Sarah has documented Presidents, Congressional and State elected officials, candidates, volunteers and political strategists hard at work. She has captured all sides of politics, across all parties and at all levels and just about every major rally or march you can think of.
Volunteering during the 2016 Presidential campaign, Sarah was based out of the Hillary for America Illinois office in downtown Chicago. It was here she fell in love with documenting how people engaged in the US political process at a local level.

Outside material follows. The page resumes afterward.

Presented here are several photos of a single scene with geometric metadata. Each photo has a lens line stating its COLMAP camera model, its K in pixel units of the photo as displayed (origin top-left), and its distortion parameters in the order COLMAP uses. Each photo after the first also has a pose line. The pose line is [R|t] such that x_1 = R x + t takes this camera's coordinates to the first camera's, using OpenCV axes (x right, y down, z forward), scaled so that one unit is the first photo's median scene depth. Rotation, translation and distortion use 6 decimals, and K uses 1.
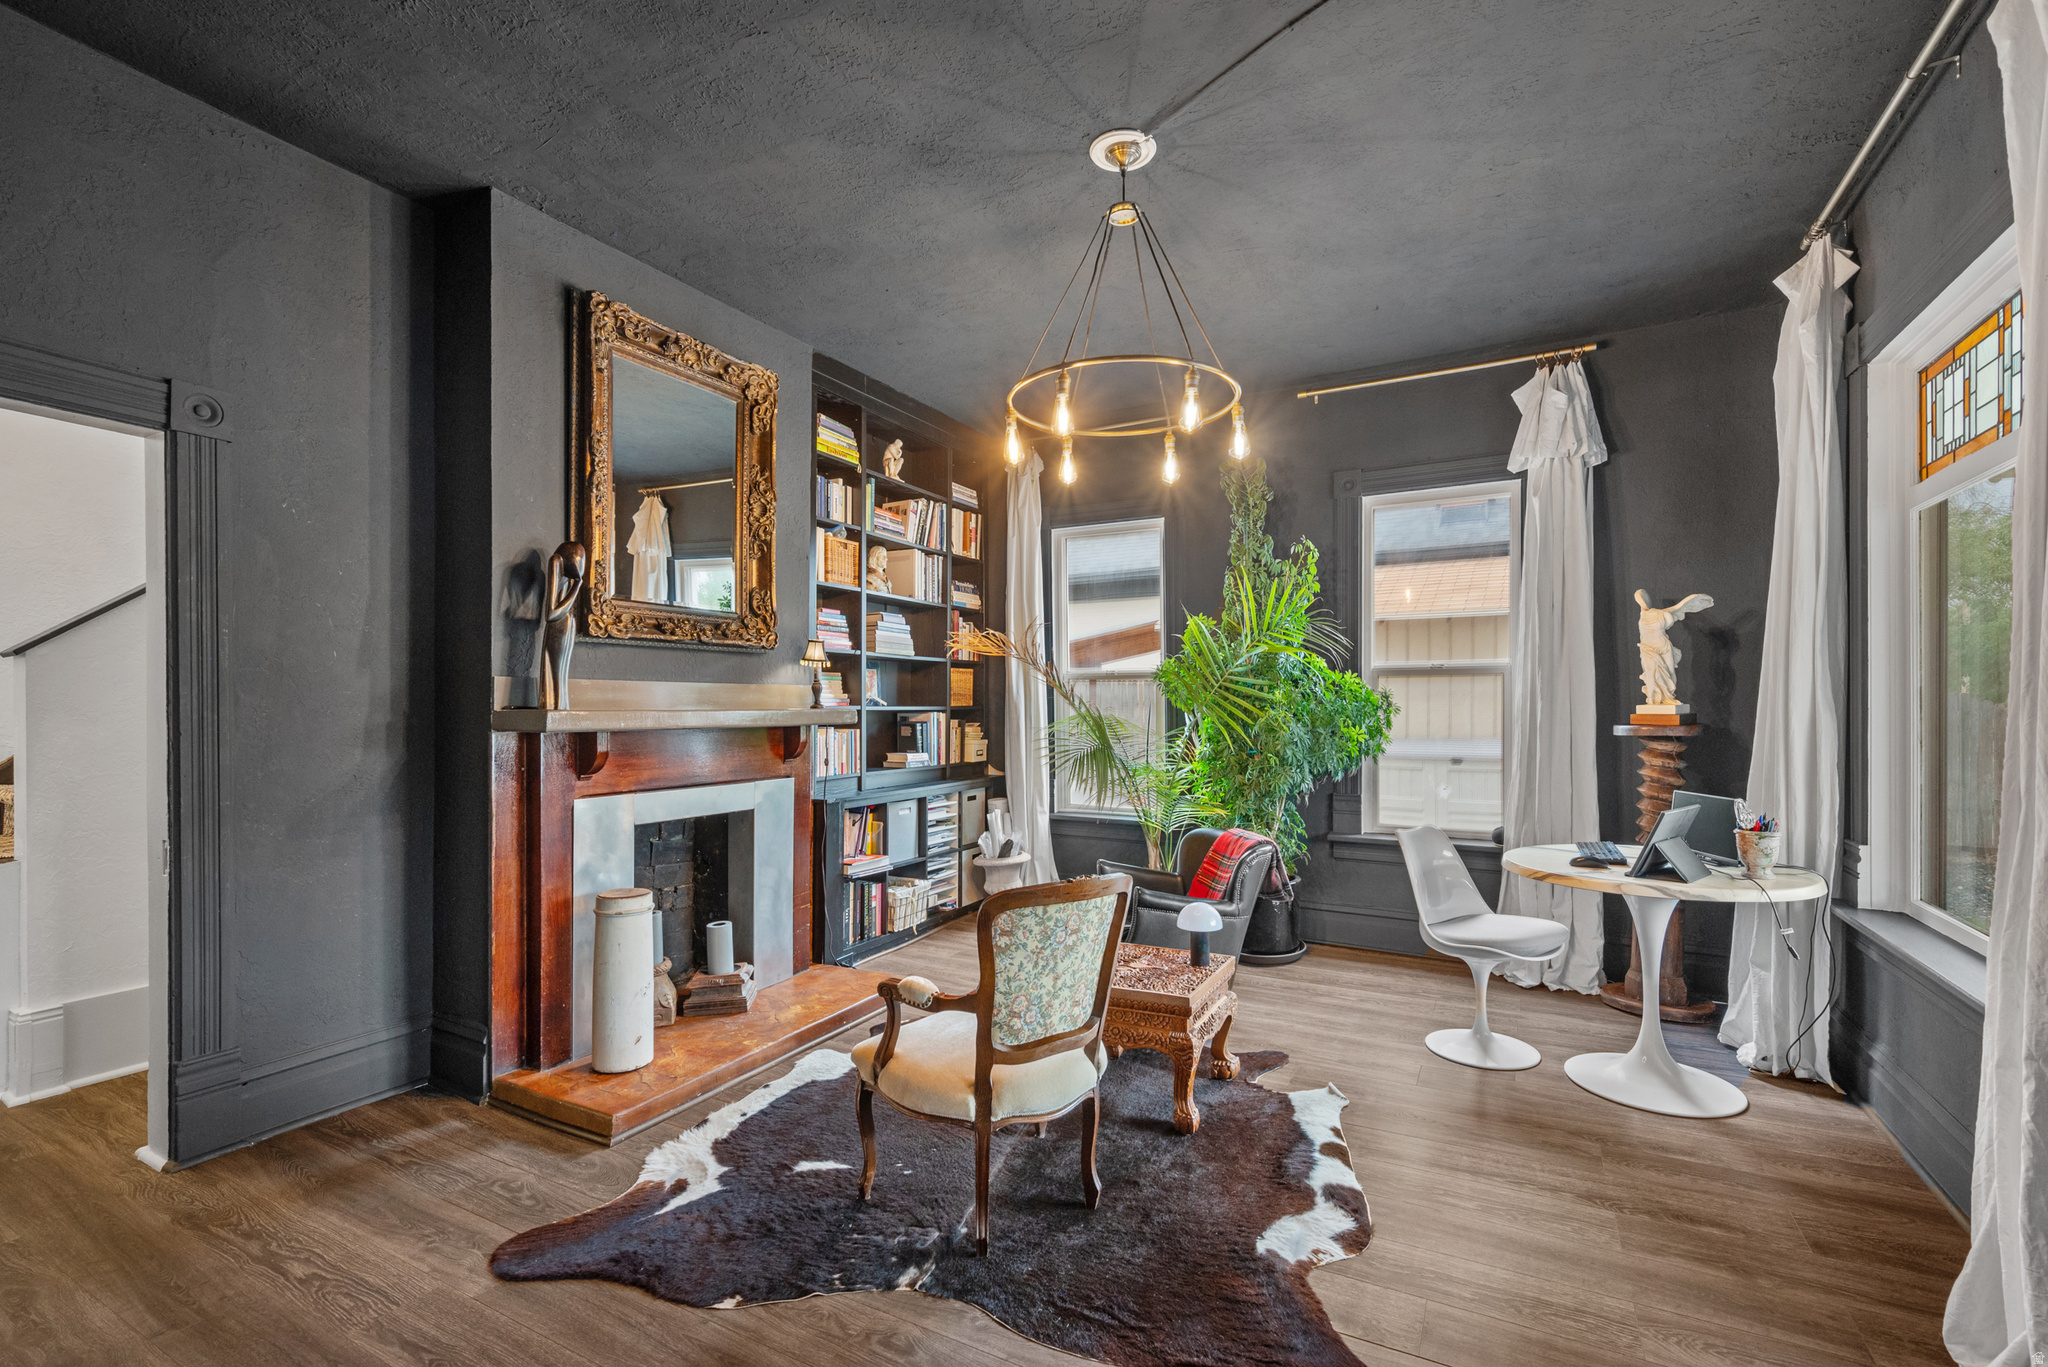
lens RADIAL K [[906.5, 0, 1030.5], [0, 906.5, 689.3], [0, 0, 1]] dist [0.001570, 0.000020]
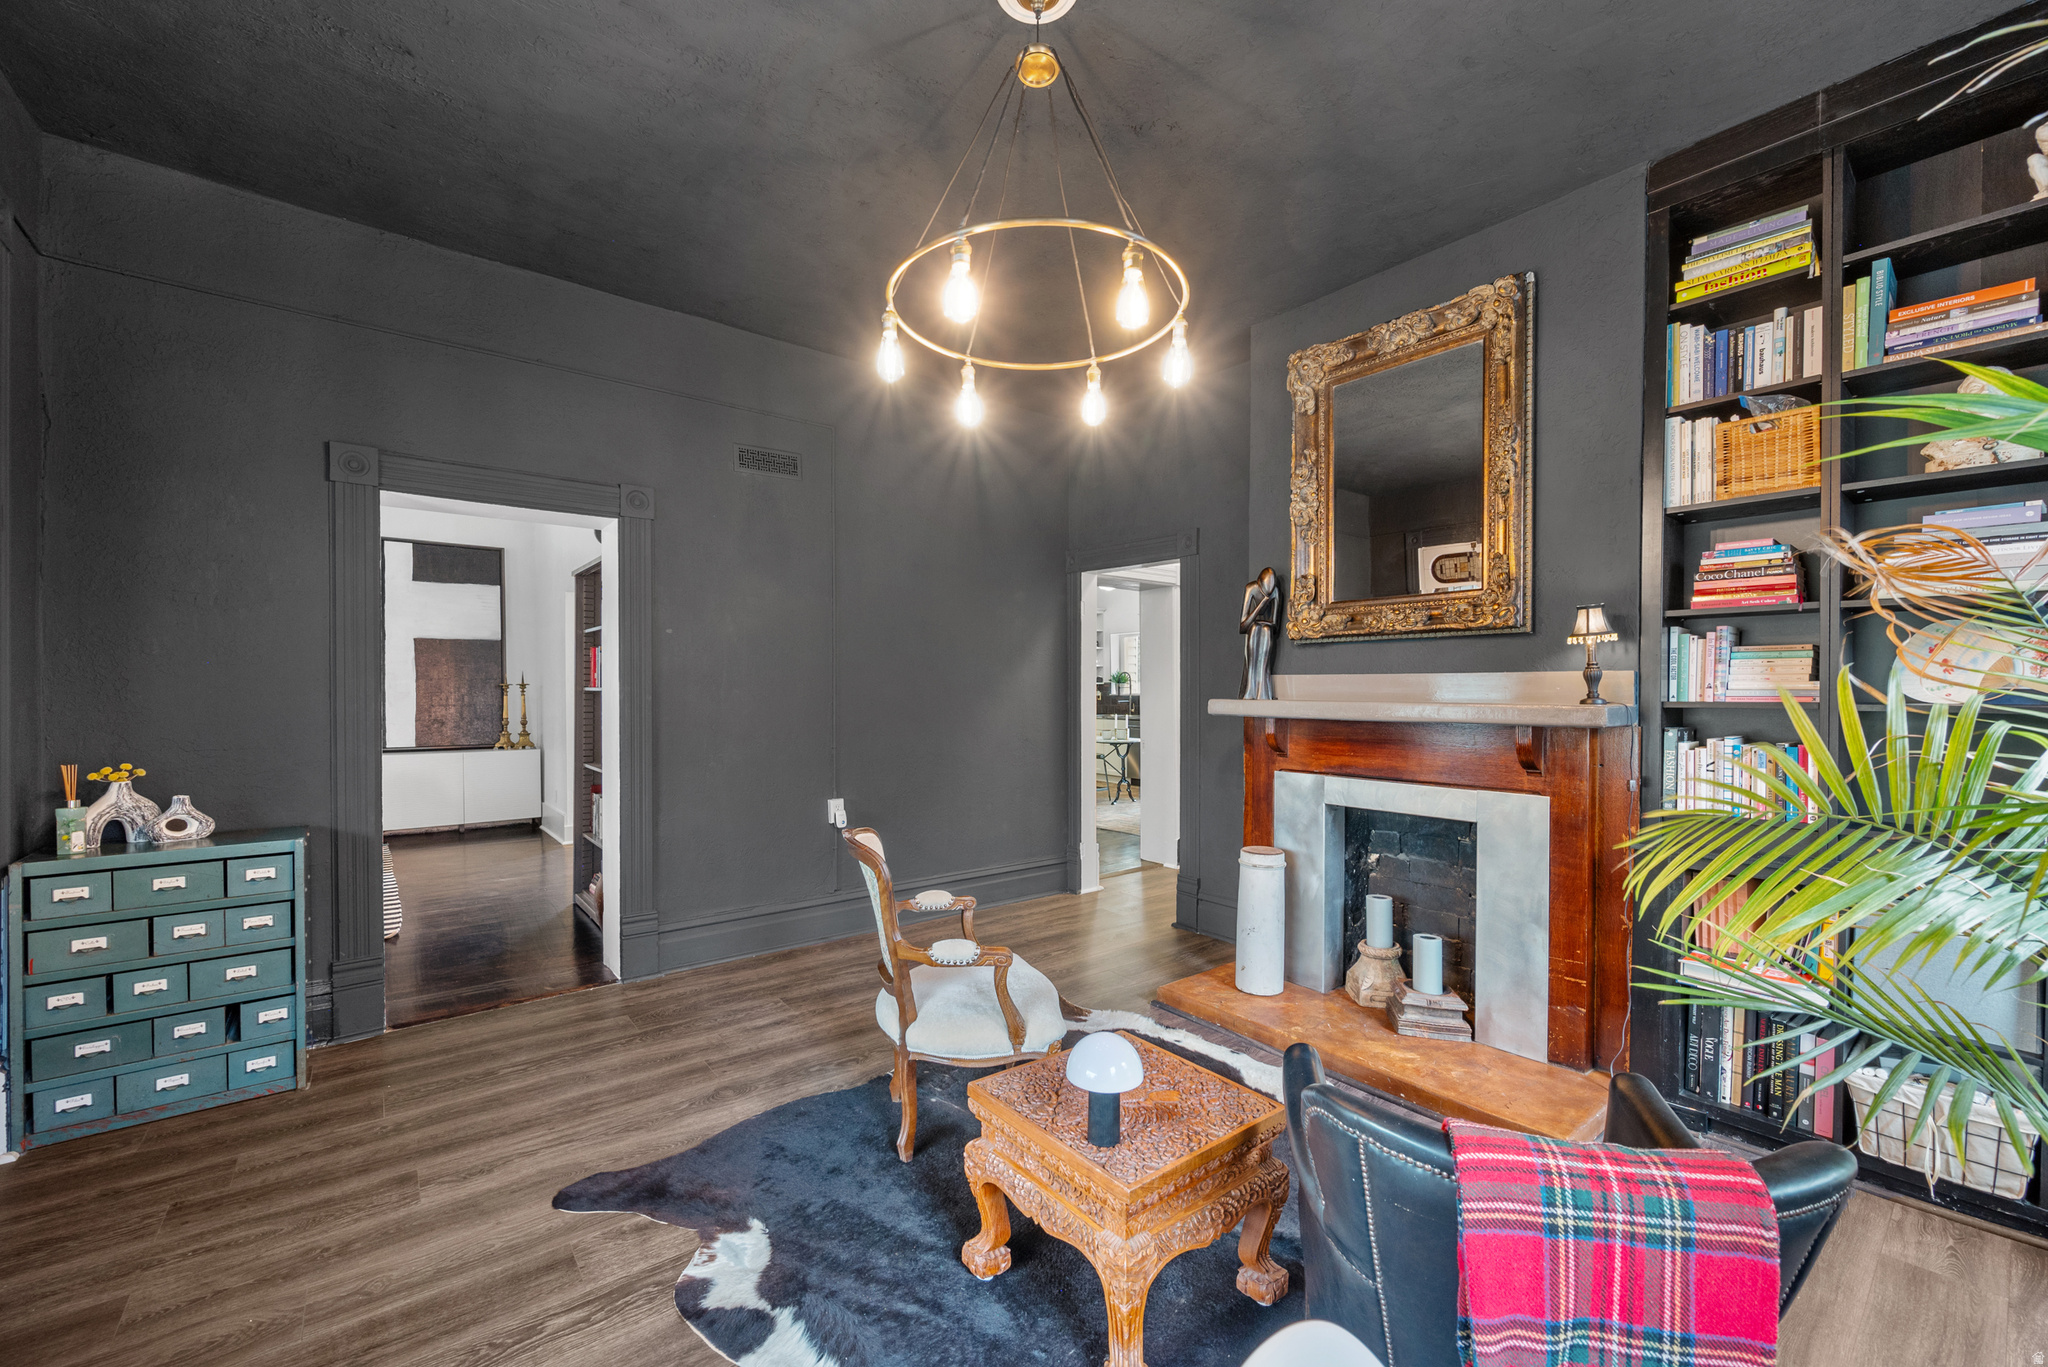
lens RADIAL K [[804.7, 0, 1035.8], [0, 804.7, 693.3], [0, 0, 1]] dist [-0.000445, -0.000319]
pose [[-0.383041, 0.001747, -0.923730, 0.563878], [0.011223, 0.999933, -0.002763, 0.011222], [0.923663, -0.011426, -0.383035, 0.955483]]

She documenting 56 political events across 4 states in 42 days.
She also designs & produces large & complex digital asset projects, from running the 50 strong Digital Media Team for the 2018 Women’s March Chicago to sourcing a digital library of 10,000 images across 156 topics for a corporate client.
In her previous 25-year corporate career in Australia, Sarah worked as a Business Development Manager in internet and marketing companies.
Married to Rob Lowe (not the actor), Sarah carries her cameras everywhere, talks about photography incessantly, much to the annoyance of Harry, her 12-year-old son. When not making photos, Sarah is doing what every other working parent is doing… juggling the demands of family life whilst trying to carve out time for spontaneous creativity.
Sarah holds Illinois Secretary of State and Illinois House of Representatives Media Credentials, is an APA (American Photographic Association) National Member and a member of the Chicago Women in Photography community.